Task details ::
Lay out the entries below as a two-column CSV with the header command,time and one row per entry, putting the command text and the time it returns each in a single quoted field with any line breaks replaced by spaces. Leave the pictures out.

====== Information given

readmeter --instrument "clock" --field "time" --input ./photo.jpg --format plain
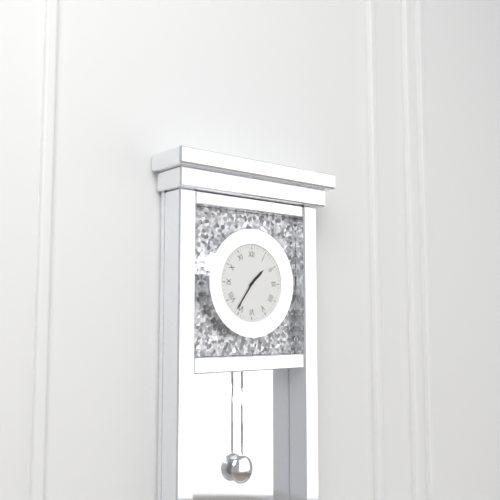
1:36
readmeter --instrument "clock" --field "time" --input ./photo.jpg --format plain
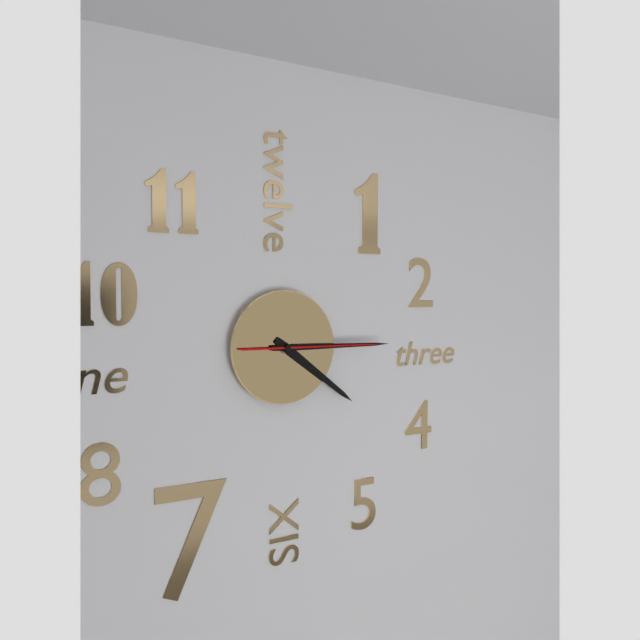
4:15:15
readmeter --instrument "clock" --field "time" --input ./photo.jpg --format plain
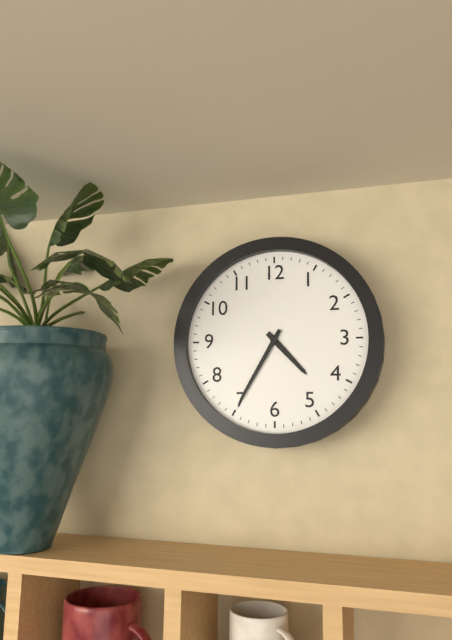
4:35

============

Written reply ::
command,time
"readmeter --instrument ""clock"" --field ""time"" --input ./photo.jpg --format plain","1:36"
"readmeter --instrument ""clock"" --field ""time"" --input ./photo.jpg --format plain","4:15:15"
"readmeter --instrument ""clock"" --field ""time"" --input ./photo.jpg --format plain","4:35"